** Input records **
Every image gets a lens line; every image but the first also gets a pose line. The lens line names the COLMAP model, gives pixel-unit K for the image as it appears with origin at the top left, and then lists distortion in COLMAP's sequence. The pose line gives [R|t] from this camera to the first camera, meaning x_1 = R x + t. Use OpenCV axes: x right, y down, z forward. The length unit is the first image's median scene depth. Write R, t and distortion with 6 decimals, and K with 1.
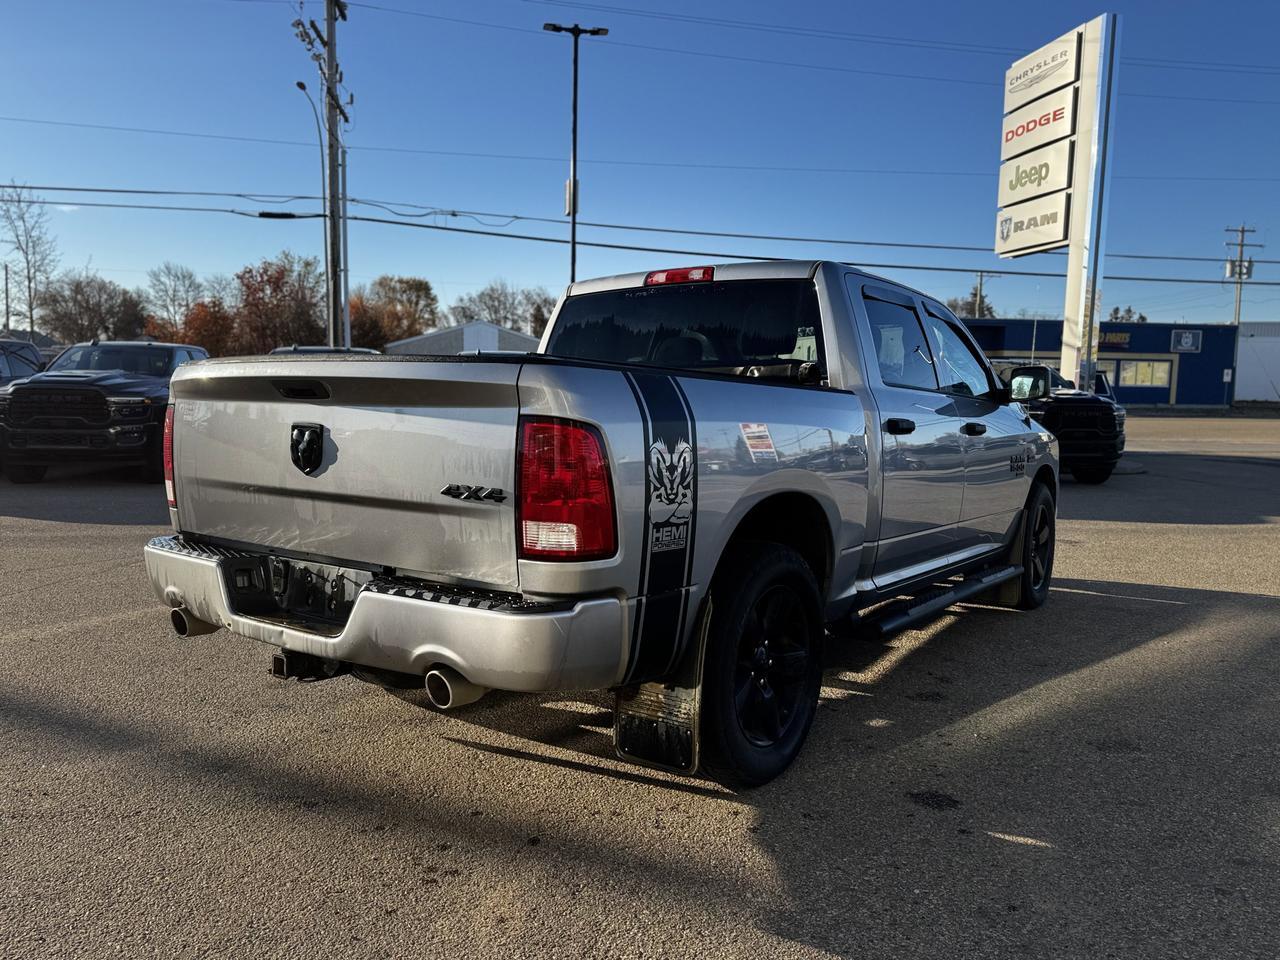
lens RADIAL K [[946.6, 0, 645.6], [0, 946.6, 486.4], [0, 0, 1]] dist [0.011867, -0.008519]
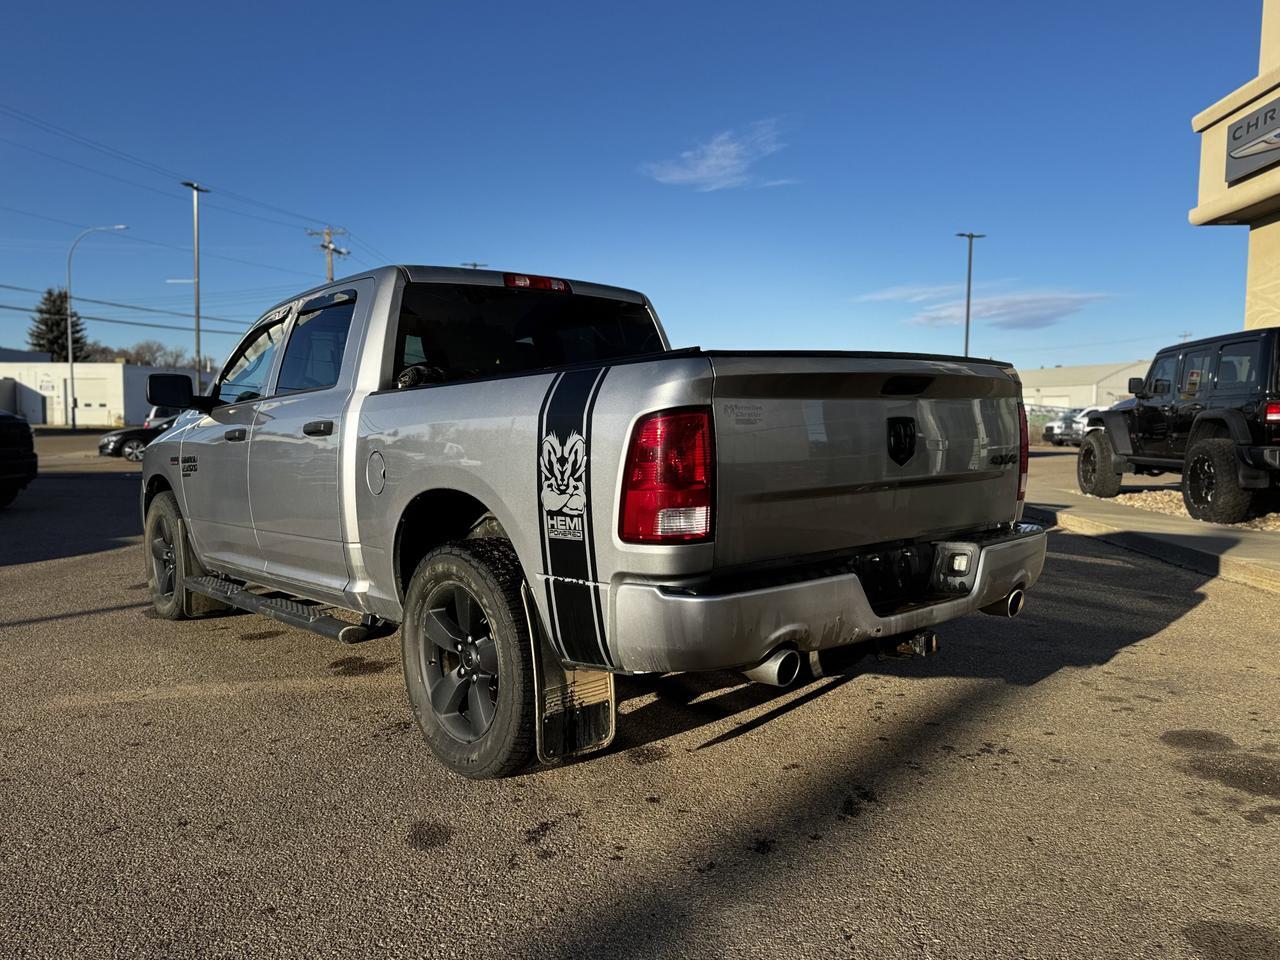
lens RADIAL K [[947.4, 0, 627.6], [0, 947.4, 474.8], [0, 0, 1]] dist [0.029777, -0.007179]
pose [[0.225439, -0.073742, 0.971463, -0.232473], [0.105787, 0.993089, 0.050835, -0.013955], [-0.968497, 0.091308, 0.231682, 0.166280]]
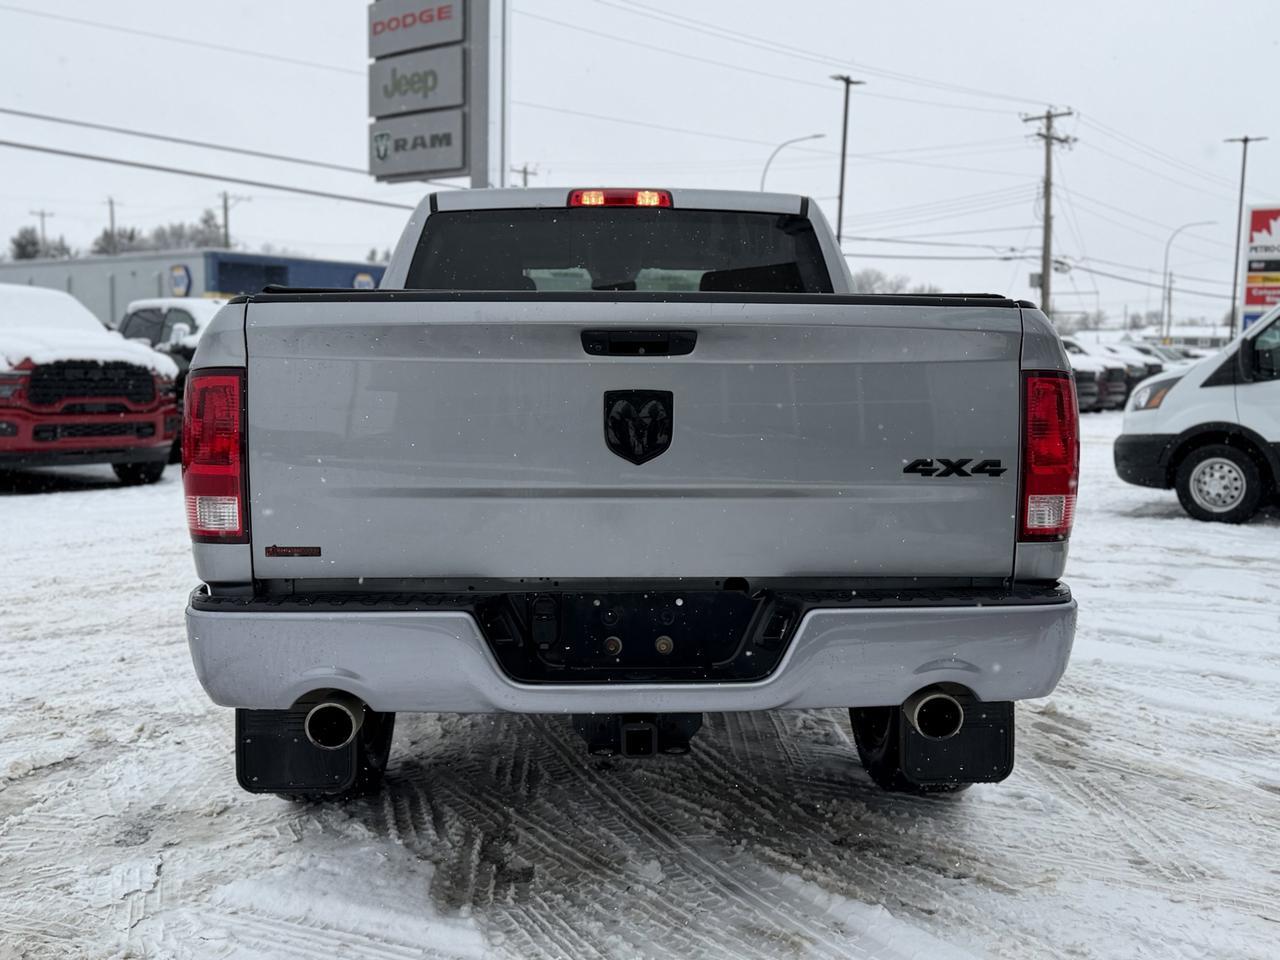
lens RADIAL K [[1257.9, 0, 640.0], [0, 1257.9, 480.0], [0, 0, 1]] dist [0.071993, 0.011405]
pose [[0.778709, -0.063670, 0.624146, -0.148992], [0.062284, 0.997768, 0.024075, -0.003646], [-0.624286, 0.020127, 0.780937, 0.040769]]
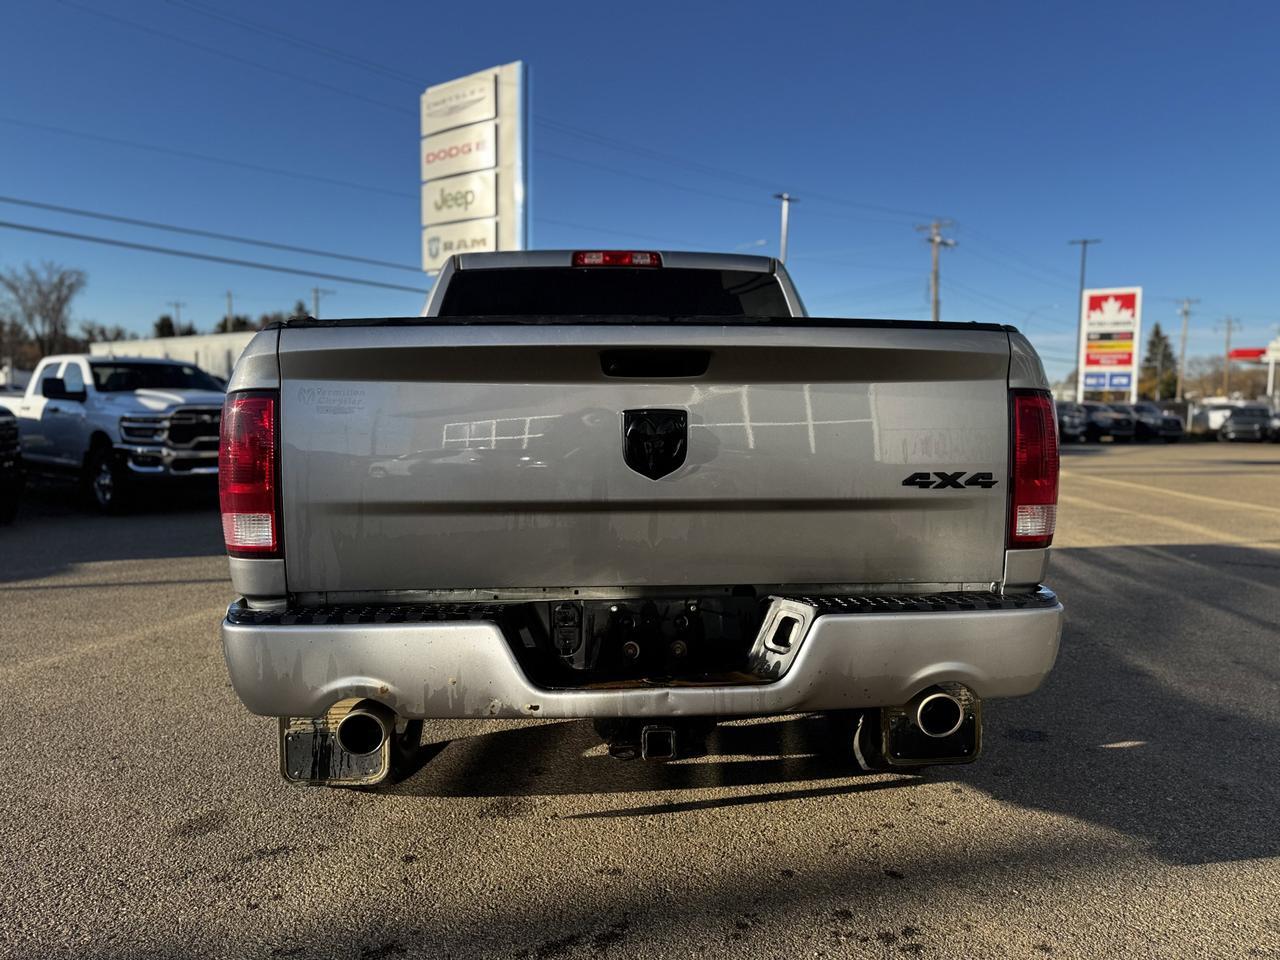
lens RADIAL K [[946.6, 0, 645.6], [0, 946.6, 486.4], [0, 0, 1]] dist [0.011867, -0.008519]
pose [[0.768446, -0.060931, 0.637008, -0.130665], [0.072495, 0.997337, 0.007944, -0.001956], [-0.635795, 0.040076, 0.770817, 0.069558]]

** Instructions to follow **
With images omitted, output the data exactly as given.

** Answer to this problem **
Every image gets a lens line; every image but the first also gets a pose line. The lens line names the COLMAP model, gives pixel-unit K for the image as it appears with origin at the top left, and then lists distortion in COLMAP's sequence. The pose line gives [R|t] from this camera to the first camera, meaning x_1 = R x + t. Use OpenCV axes: x right, y down, z forward. The length unit is the first image's median scene depth. Write R, t and distortion with 6 decimals, and K with 1.
lens RADIAL K [[946.6, 0, 645.6], [0, 946.6, 486.4], [0, 0, 1]] dist [0.011867, -0.008519]
lens RADIAL K [[947.4, 0, 627.6], [0, 947.4, 474.8], [0, 0, 1]] dist [0.029777, -0.007179]
pose [[0.225439, -0.073742, 0.971463, -0.232473], [0.105787, 0.993089, 0.050835, -0.013955], [-0.968497, 0.091308, 0.231682, 0.166280]]
lens RADIAL K [[1257.9, 0, 640.0], [0, 1257.9, 480.0], [0, 0, 1]] dist [0.071993, 0.011405]
pose [[0.778709, -0.063670, 0.624146, -0.148992], [0.062284, 0.997768, 0.024075, -0.003646], [-0.624286, 0.020127, 0.780937, 0.040769]]
lens RADIAL K [[946.6, 0, 645.6], [0, 946.6, 486.4], [0, 0, 1]] dist [0.011867, -0.008519]
pose [[0.768446, -0.060931, 0.637008, -0.130665], [0.072495, 0.997337, 0.007944, -0.001956], [-0.635795, 0.040076, 0.770817, 0.069558]]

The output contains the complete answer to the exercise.